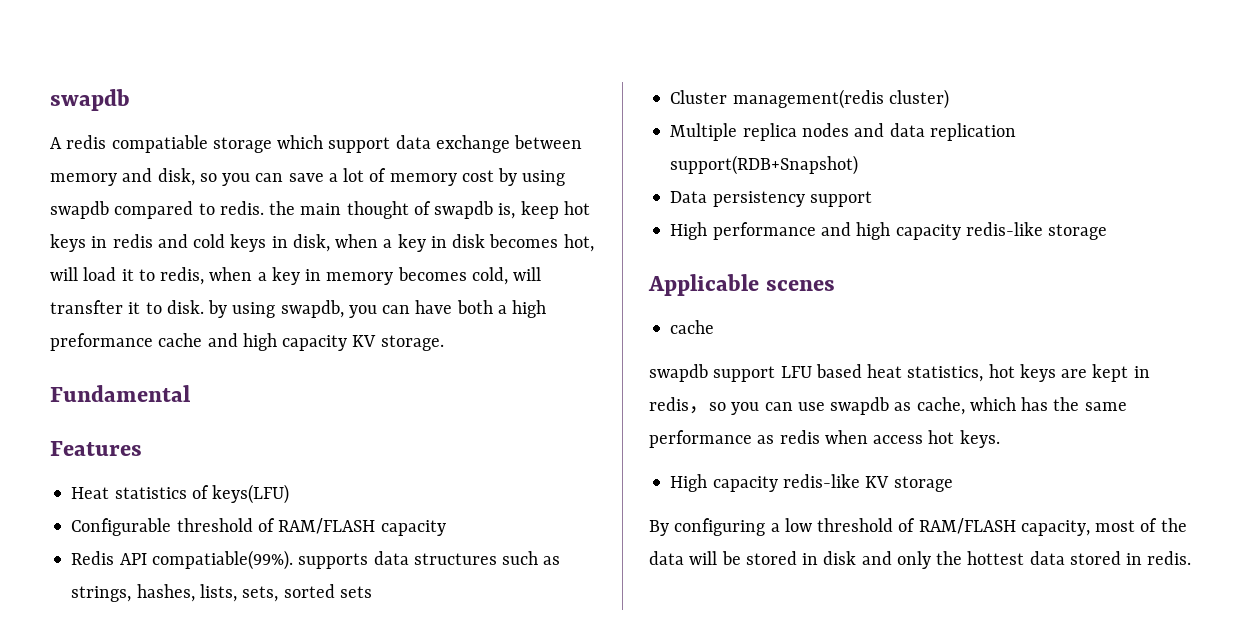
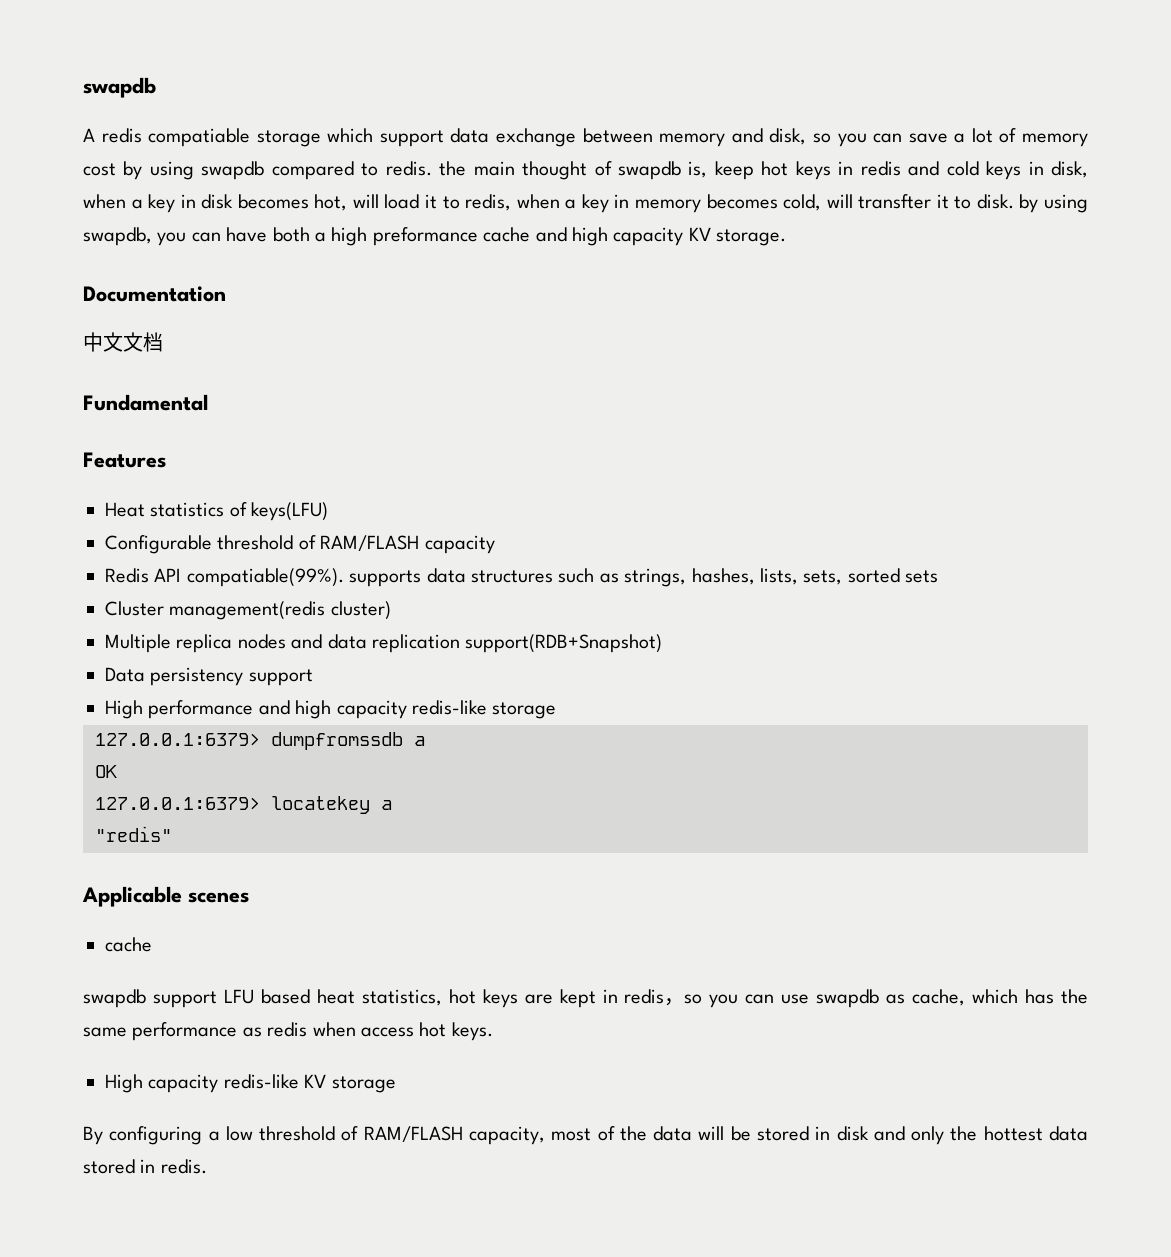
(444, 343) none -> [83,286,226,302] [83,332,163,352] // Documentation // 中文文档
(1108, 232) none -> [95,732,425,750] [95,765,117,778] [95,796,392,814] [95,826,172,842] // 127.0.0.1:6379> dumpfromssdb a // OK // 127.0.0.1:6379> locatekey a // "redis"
==========
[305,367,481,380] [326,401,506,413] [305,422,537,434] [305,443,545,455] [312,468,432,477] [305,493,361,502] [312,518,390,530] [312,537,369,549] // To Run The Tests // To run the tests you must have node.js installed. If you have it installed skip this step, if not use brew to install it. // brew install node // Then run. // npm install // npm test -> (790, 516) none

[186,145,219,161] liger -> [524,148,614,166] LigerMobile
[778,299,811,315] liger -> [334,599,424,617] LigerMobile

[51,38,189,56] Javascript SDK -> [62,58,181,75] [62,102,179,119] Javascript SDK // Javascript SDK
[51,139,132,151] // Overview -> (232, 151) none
==========
Assigned task: Every line that holds the word "none" should be copied from the records.

Solution below:
(444, 343) none -> [83,286,226,302] [83,332,163,352] // Documentation // 中文文档
(1108, 232) none -> [95,732,425,750] [95,765,117,778] [95,796,392,814] [95,826,172,842] // 127.0.0.1:6379> dumpfromssdb a // OK // 127.0.0.1:6379> locatekey a // "redis"
[305,367,481,380] [326,401,506,413] [305,422,537,434] [305,443,545,455] [312,468,432,477] [305,493,361,502] [312,518,390,530] [312,537,369,549] // To Run The Tests // To run the tests you must have node.js installed. If you have it installed skip this step, if not use brew to install it. // brew install node // Then run. // npm install // npm test -> (790, 516) none
[51,139,132,151] // Overview -> (232, 151) none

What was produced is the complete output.